Crude storage at Cushing has been growing, and will continue to expand, in response to higher demand for U.S. Gulf Coast and Canadian barrels moving into the Midwest. Enbridge was supposed to have boosted its Cushing storage capacity by 3.9 million barrels to 16.7 million barrels by the end of 2007.
U.S.-based pipeline company TEPPCO, which currently owns roughly 3 million barrels of crude storage at Cushing, plans to add another 250,000 barrels of storage in 2008.
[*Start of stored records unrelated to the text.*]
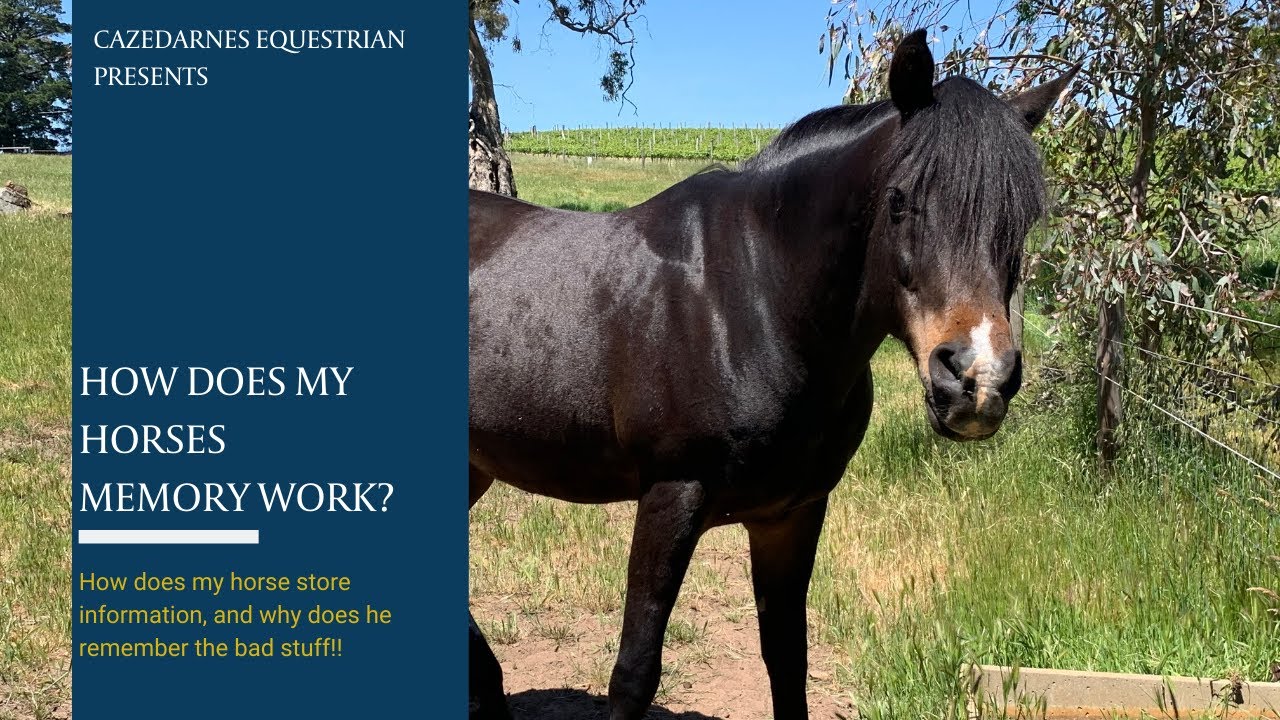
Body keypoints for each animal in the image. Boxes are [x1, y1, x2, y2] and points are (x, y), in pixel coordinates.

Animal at [468, 30, 1077, 720]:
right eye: (899, 202)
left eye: (1022, 217)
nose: (977, 379)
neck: (754, 301)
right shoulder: (670, 495)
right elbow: (634, 672)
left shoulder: (792, 514)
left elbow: (788, 659)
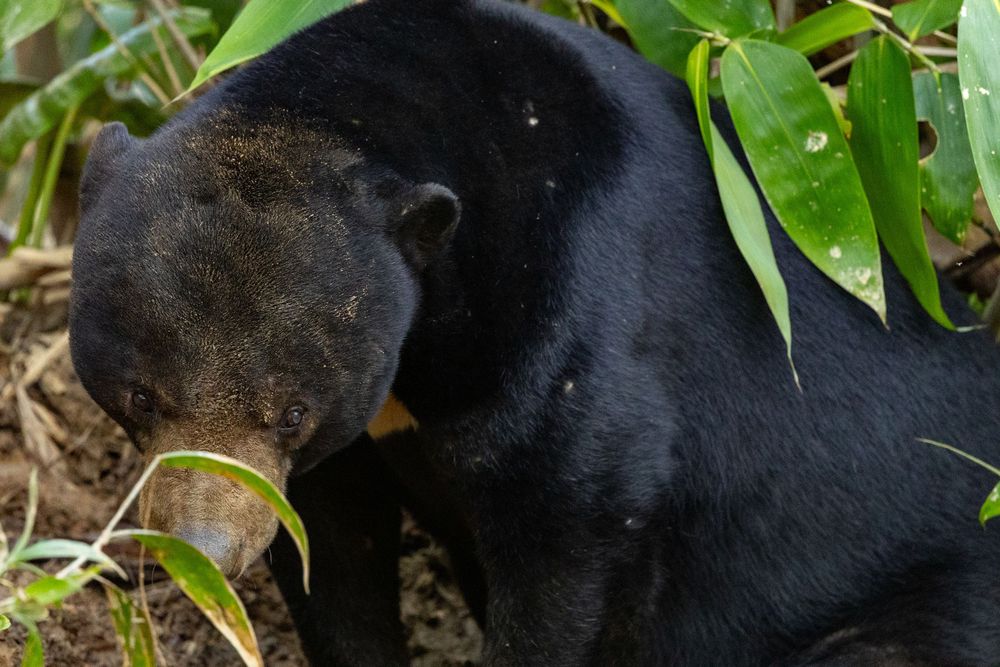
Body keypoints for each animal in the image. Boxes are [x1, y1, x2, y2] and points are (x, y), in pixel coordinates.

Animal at [68, 0, 1000, 664]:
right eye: (138, 394)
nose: (200, 549)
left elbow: (571, 516)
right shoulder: (347, 449)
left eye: (291, 411)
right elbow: (330, 543)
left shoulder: (572, 313)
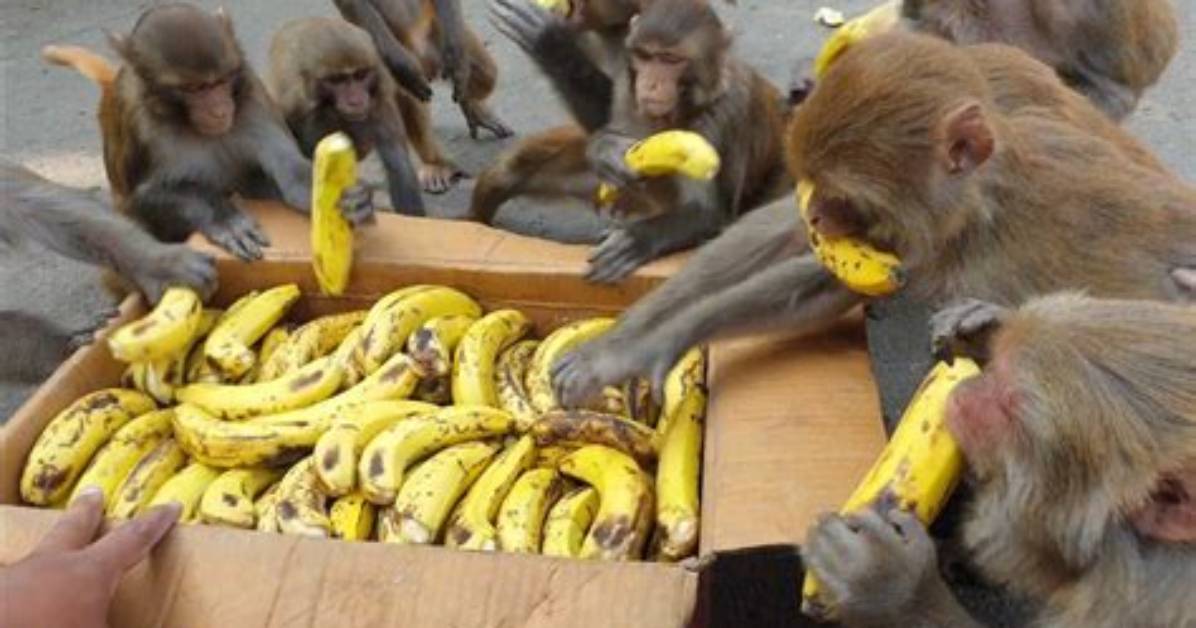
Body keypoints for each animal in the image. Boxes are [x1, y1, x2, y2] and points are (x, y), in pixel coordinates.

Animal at [42, 4, 373, 263]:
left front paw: (356, 199)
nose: (219, 110)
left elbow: (291, 174)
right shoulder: (137, 122)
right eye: (195, 88)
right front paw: (225, 219)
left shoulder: (252, 96)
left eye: (221, 81)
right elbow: (141, 198)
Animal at [267, 17, 425, 216]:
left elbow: (398, 164)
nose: (356, 100)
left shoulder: (378, 99)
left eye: (360, 75)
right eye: (337, 80)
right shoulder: (292, 105)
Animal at [334, 0, 514, 194]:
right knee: (407, 96)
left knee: (487, 75)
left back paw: (471, 105)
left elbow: (462, 64)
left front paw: (456, 58)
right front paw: (403, 66)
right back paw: (434, 162)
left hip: (439, 32)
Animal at [478, 0, 790, 283]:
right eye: (645, 56)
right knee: (509, 173)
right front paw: (604, 150)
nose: (651, 84)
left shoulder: (725, 115)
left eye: (670, 59)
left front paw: (638, 240)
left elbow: (709, 212)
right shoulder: (627, 88)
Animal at [549, 32, 1196, 408]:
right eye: (819, 186)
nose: (817, 212)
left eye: (845, 195)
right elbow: (815, 283)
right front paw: (636, 344)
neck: (982, 210)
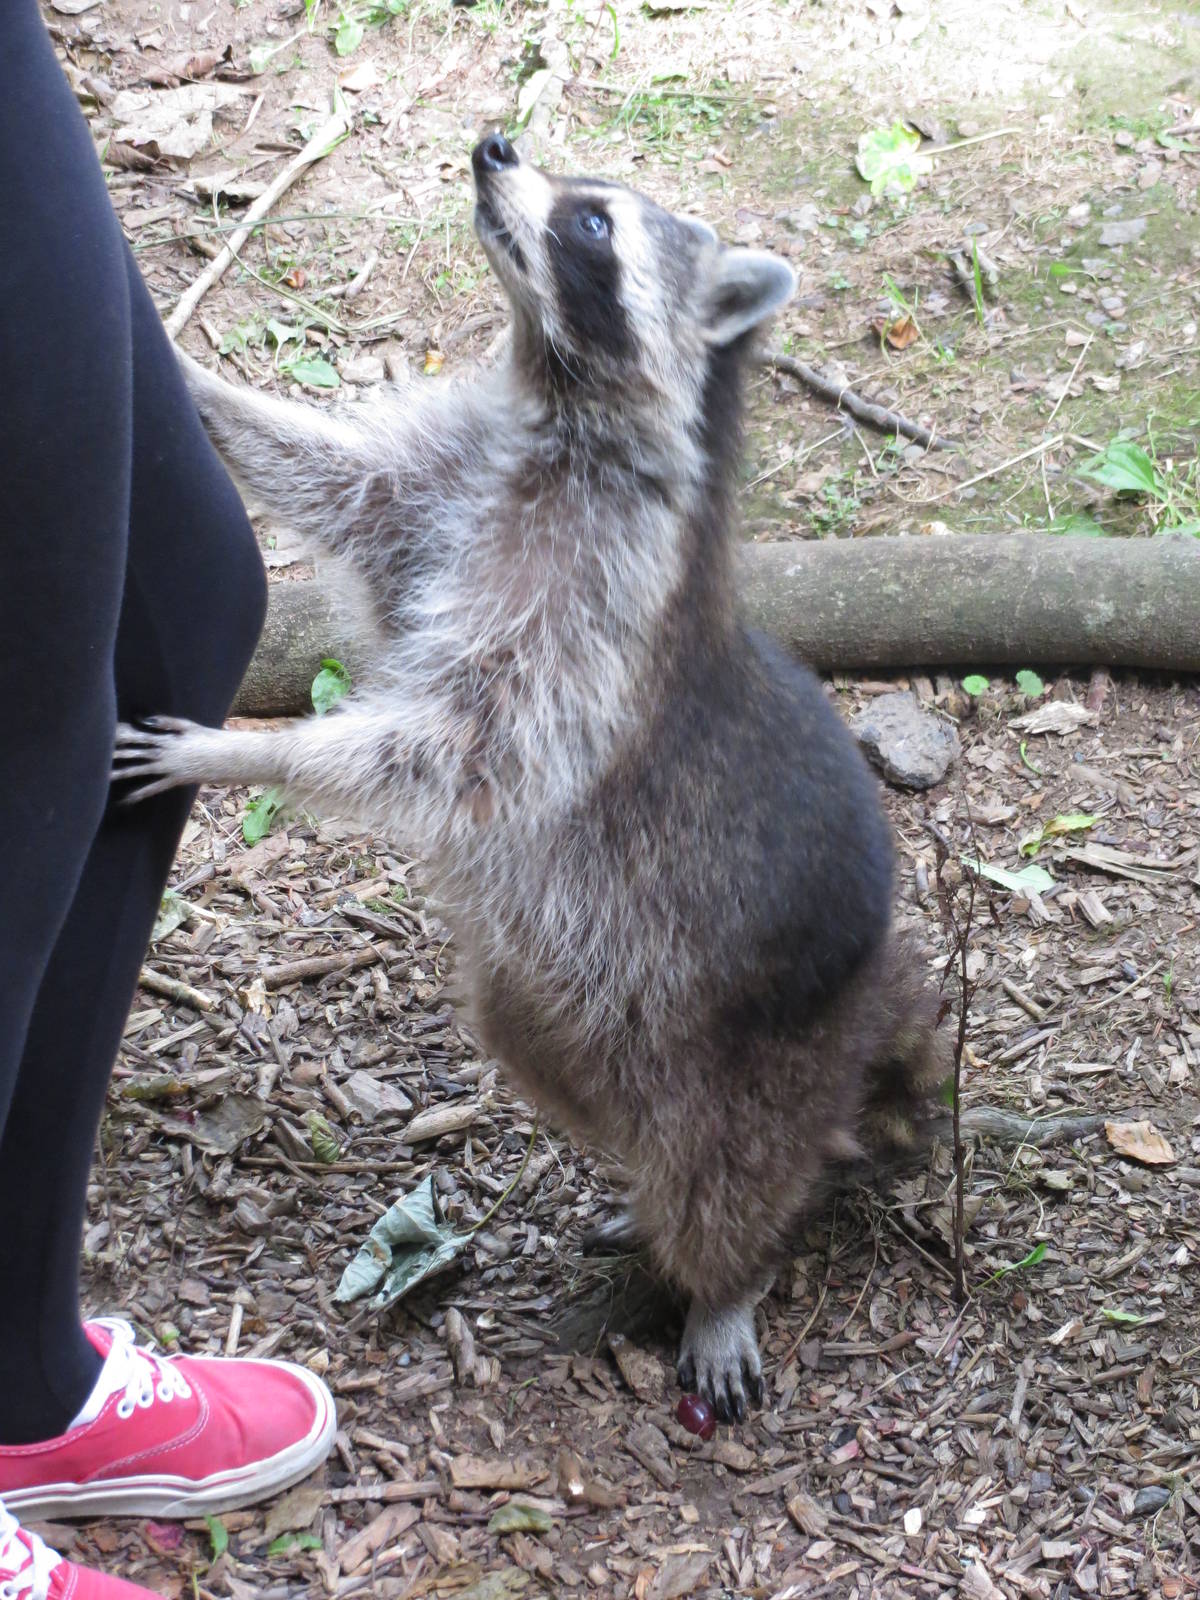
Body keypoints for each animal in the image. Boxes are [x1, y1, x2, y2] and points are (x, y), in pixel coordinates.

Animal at [114, 133, 948, 1421]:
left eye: (593, 223)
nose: (495, 144)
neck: (558, 396)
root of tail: (863, 1013)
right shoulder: (447, 494)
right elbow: (340, 481)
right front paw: (195, 376)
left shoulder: (589, 614)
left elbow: (463, 744)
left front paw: (243, 747)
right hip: (577, 1009)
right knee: (553, 1058)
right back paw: (642, 1197)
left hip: (757, 1041)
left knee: (731, 1171)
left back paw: (726, 1273)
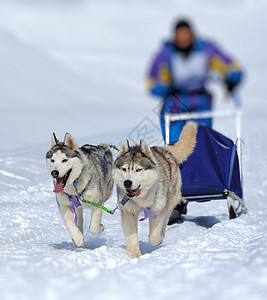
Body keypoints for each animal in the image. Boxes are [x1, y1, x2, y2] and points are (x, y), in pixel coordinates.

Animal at [112, 122, 198, 258]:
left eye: (138, 170)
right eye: (124, 169)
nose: (127, 183)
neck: (142, 198)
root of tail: (163, 150)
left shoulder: (157, 210)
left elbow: (154, 237)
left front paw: (157, 239)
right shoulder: (128, 213)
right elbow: (132, 240)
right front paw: (135, 256)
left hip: (169, 202)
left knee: (166, 219)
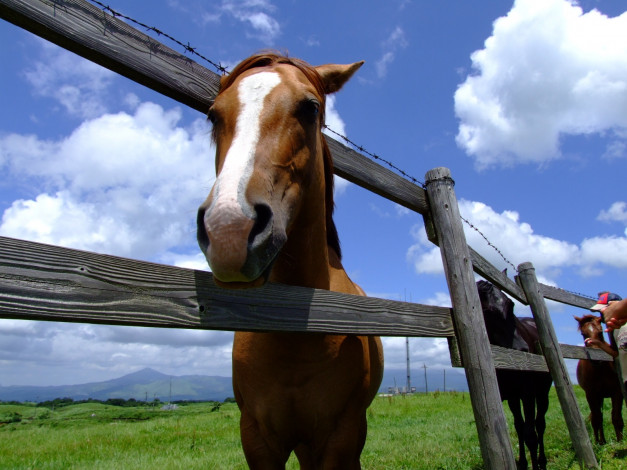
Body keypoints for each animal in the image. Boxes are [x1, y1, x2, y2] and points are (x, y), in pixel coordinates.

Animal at [478, 280, 552, 470]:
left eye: (511, 304)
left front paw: (535, 465)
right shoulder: (511, 396)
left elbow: (531, 435)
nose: (522, 348)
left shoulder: (528, 394)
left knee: (540, 424)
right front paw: (523, 463)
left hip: (542, 393)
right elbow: (519, 428)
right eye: (487, 311)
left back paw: (542, 461)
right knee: (522, 426)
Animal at [576, 316, 624, 444]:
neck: (600, 370)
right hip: (598, 397)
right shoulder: (591, 394)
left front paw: (620, 440)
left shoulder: (617, 393)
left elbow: (616, 416)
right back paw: (601, 440)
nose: (596, 359)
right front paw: (599, 442)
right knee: (597, 416)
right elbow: (597, 418)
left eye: (600, 332)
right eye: (583, 334)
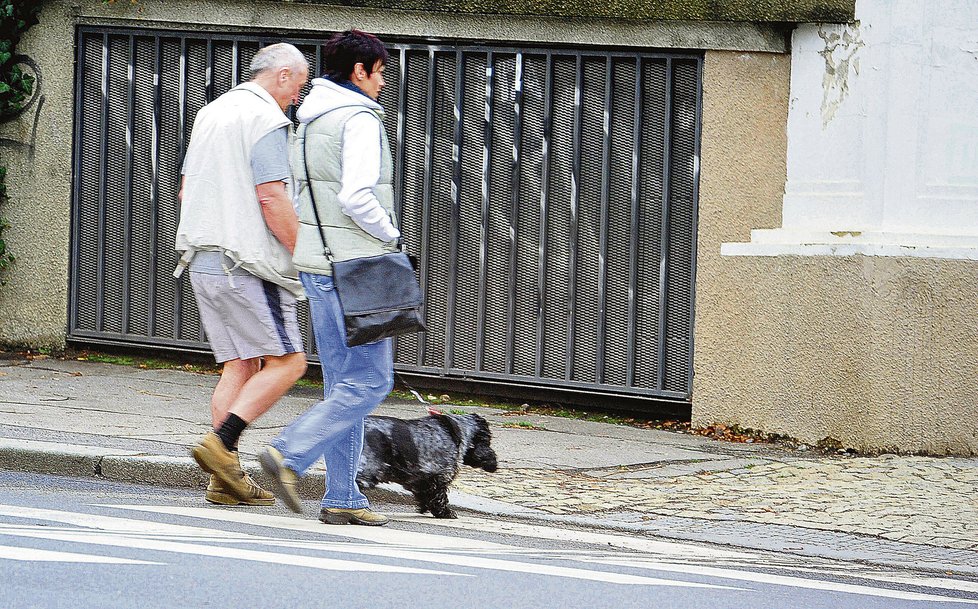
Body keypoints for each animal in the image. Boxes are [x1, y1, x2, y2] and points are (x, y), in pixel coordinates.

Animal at [356, 410, 496, 516]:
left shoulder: (421, 480)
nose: (494, 464)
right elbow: (440, 498)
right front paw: (446, 513)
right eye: (487, 440)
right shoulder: (440, 477)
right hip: (368, 469)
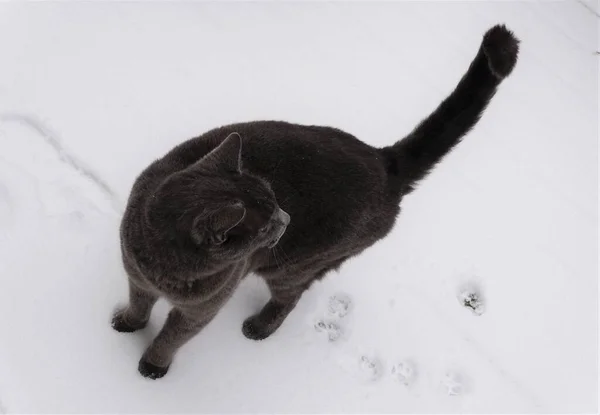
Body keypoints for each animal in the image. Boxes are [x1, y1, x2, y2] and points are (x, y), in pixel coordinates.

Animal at [112, 23, 520, 380]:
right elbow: (138, 304)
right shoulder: (135, 276)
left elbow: (172, 337)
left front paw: (152, 367)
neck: (161, 267)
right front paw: (127, 324)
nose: (287, 218)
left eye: (274, 200)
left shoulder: (200, 310)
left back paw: (258, 328)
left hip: (294, 265)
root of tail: (384, 161)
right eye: (265, 222)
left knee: (289, 298)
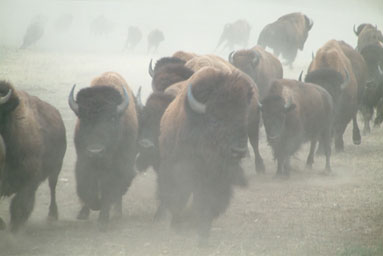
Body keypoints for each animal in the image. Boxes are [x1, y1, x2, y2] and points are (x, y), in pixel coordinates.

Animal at [0, 80, 67, 232]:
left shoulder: (29, 179)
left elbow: (19, 204)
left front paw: (14, 229)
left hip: (56, 168)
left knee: (52, 187)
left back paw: (52, 216)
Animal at [68, 71, 139, 230]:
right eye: (83, 119)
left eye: (111, 119)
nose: (96, 151)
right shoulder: (83, 161)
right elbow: (87, 187)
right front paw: (92, 208)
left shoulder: (119, 167)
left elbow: (109, 188)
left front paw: (103, 218)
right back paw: (84, 213)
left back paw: (117, 212)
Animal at [158, 67, 256, 243]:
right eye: (215, 120)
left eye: (243, 117)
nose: (238, 150)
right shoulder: (181, 170)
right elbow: (179, 195)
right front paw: (178, 224)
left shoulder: (218, 179)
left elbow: (209, 200)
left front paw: (203, 230)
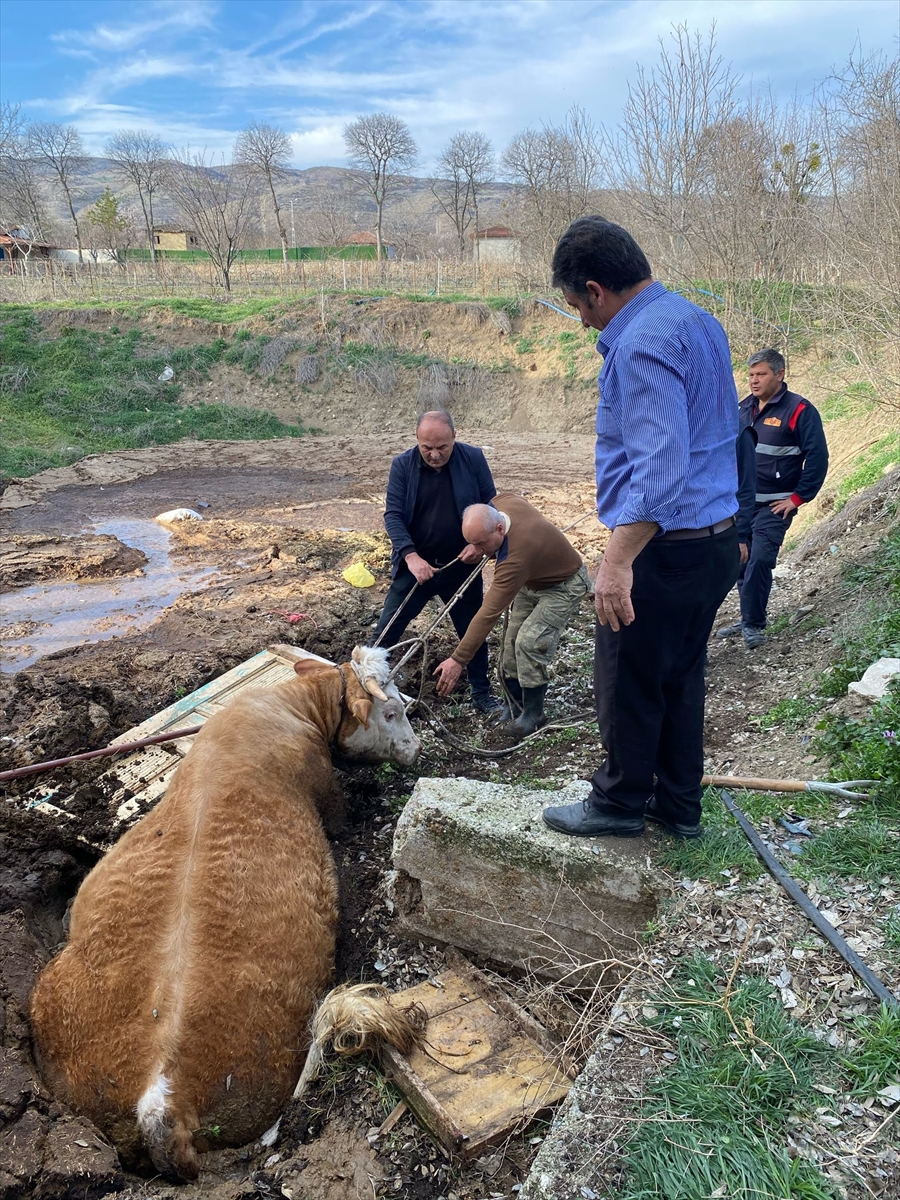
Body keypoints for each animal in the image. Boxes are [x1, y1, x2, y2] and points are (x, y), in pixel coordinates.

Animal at [30, 648, 422, 1180]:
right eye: (392, 710)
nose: (417, 749)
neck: (288, 705)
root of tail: (162, 1106)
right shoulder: (326, 791)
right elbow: (342, 814)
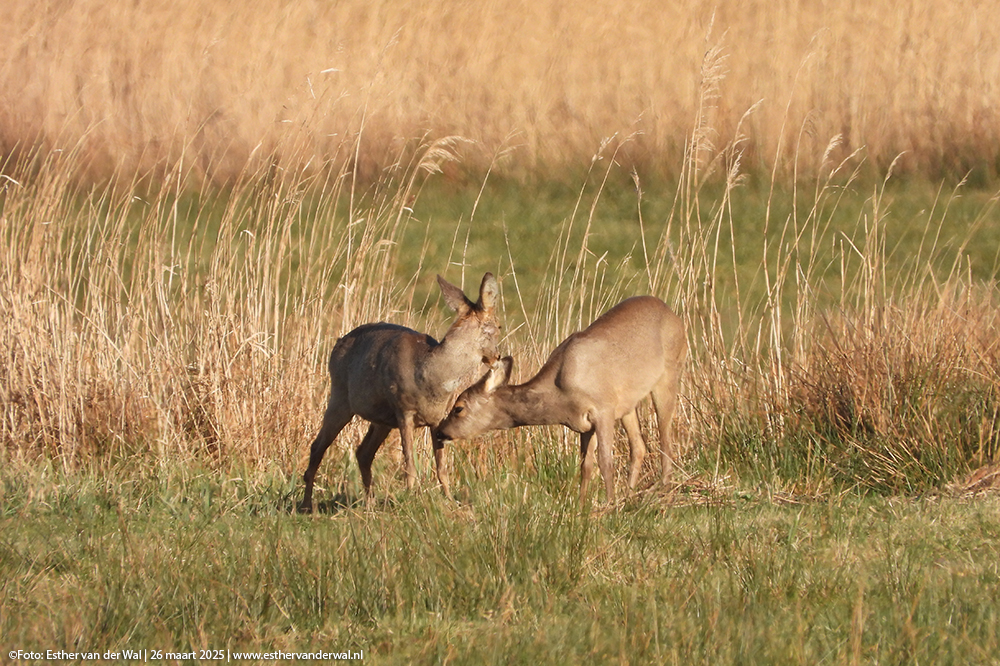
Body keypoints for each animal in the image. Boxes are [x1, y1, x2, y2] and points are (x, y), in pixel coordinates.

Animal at [298, 272, 501, 512]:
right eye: (499, 326)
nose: (497, 357)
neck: (433, 378)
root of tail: (337, 344)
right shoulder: (404, 410)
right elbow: (409, 463)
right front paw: (411, 498)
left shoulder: (438, 418)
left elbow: (441, 467)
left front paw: (450, 500)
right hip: (340, 397)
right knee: (317, 446)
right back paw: (306, 505)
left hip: (381, 419)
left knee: (363, 452)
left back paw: (370, 503)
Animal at [435, 296, 686, 505]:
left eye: (458, 408)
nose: (440, 431)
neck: (559, 397)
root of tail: (672, 313)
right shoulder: (585, 424)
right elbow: (586, 465)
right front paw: (582, 506)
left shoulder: (603, 408)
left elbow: (605, 462)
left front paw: (609, 505)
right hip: (627, 403)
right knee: (639, 446)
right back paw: (630, 494)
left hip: (668, 372)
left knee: (665, 438)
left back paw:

By the first quarter of 2009, Enbridge hopes to have expanded its Chicago-to-Cushing Spearhead pipeline to 190,000 barrels per day (bpd) from 125,000. By 2010, TransCanada is planning to have its 590,000 bpd Hardisty-to-Cushing Keystone line completed. However, in late December BP dropped plans, for the time being, to reverse its 100,000 bpd Chicago-to-Cushing Viridian Pipeline after receiving tepid response from shippers.
Market sources said what was needed was not more pipeline capacity into Cushing, but out of Cushing into the U.S. Gulf Coast refining center. Don't expect that capacity to materialize in 2008, however. In December, TEPPCO said it was in the planning stages with Kinder Morgan to build a crude pipeline that would run all the way from Alberta, Canada through Cushing and into the U.S. Gulf Coast. Exxon Mobil and Enbridge are considering a $3 billion pipeline that would ship up to 400,000 bpd to the Gulf from Chicago by 2010. TransCanada said it will study an expansion of its Keystone line to the Gulf Coast.
TEPPCO has considered reversing the direction of its 300,000 bpd U.S. Gulf-to-Cushing Seaway pipeline, but has yet to announce firm plans.
When it comes to pricing, the supply of low sulfur, high API gravity crude, (light, sweet crude) matters most. The general media has a tendency, for the sake of simplification, to talk about the price of crude as if there is only one type of grade being bought and sold on the market. Unfortunately, like any factual error, this only creates more confusion down the road, for instance when WTI crude prices continue to rise despite assurances from OPEC that it is putting more barrels on the market. The market is not short of OPEC barrels, which at this point are predominately sour, but rather light, sweet barrels. And that demand for light, sweet crude will continue to climb as demand for lower sulfur distillates expands, which leaves the market vulnerable to price spikes.